Our nowcasting exercise targets three hierarchy levels of inflation: individual products, product groups, and headline inflation. At the individual product level, we construct a large set of weekly scanner-based price indices that closely match their official counterparts, such as butter and coffee beans.
Within a mixed-frequency setup, these indices significantly improve inflation nowcasts already after the first seven days of a month. For nowcasting product groups such as processed and unprocessed food, we apply shrinkage estimators to exploit the large set of scanner-based price indices, resulting in substantial predictive gains over autoregressive time series models.
Finally, by adding high-frequency information on energy and travel services, we construct competitive nowcasting models for headline inflation that are on par with, or even outperform, survey-based inflation expectations.
Data details are interesting:
Our dataset comes from the household panel of the market research company GfK and contains daily purchases of fast-moving consumer goods, i.e. products that are bought regularly and consumed quickly, for the period from 2003 to 2022. The purchases covered are mainly food and non-durable goods such as shampoo or toothpaste, which are scanned by panel participants at home and therefore referred to as household scanner data.
On average, the GfK household panel for Germany comprises around 30,000 households, 200,000 products (measured at the barcode level) and 30 million observations per year. In addition, the dataset contains detailed product descriptions and has its own product classification system. These descriptions allow the data to be mapped to the most disaggregate level used in the German consumer price statistics, such as “butter”, “coffee beans” and “toothpaste”.

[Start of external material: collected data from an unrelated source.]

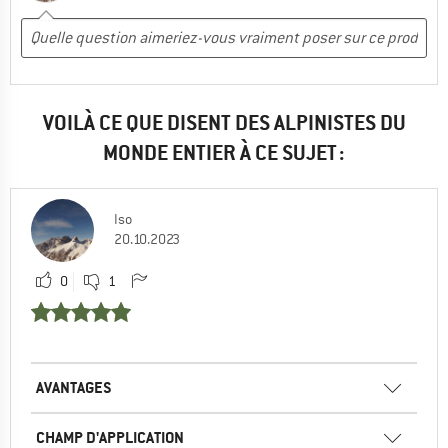
VOILÀ CE QUE DISENT DES ALPINISTES DU
MONDE ENTIER À CE SUJET :
Iso
20.10.2023
0
1
AVANTAGES
CHAMP D'APPLICATION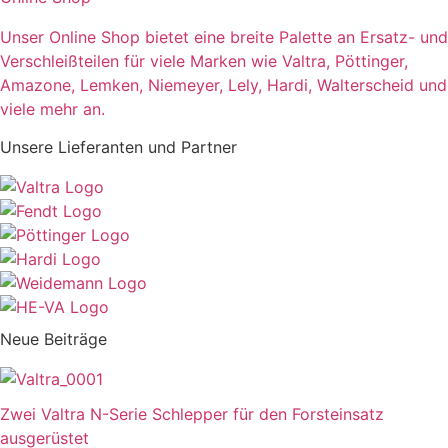
Unser Online Shop bietet eine breite Palette an Ersatz- und
Verschleißteilen für viele Marken wie Valtra, Pöttinger,
Amazone, Lemken, Niemeyer, Lely, Hardi, Walterscheid und
viele mehr an.
Unsere Lieferanten und Partner
Neue Beiträge
Zwei Valtra N-Serie Schlepper für den Forsteinsatz
ausgerüstet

In total, we can map the household scanner data to more than 180 product groups of the German Harmonised Index of Consumer Prices (HICP), covering around 12% of the German consumer basket and typical outlet types such as supermarkets and discounters. From these, we derive price indices using common index methods often applied by statistical offices in the context of scanner data. We show that our scanner data-based price indices track their official counterparts very well.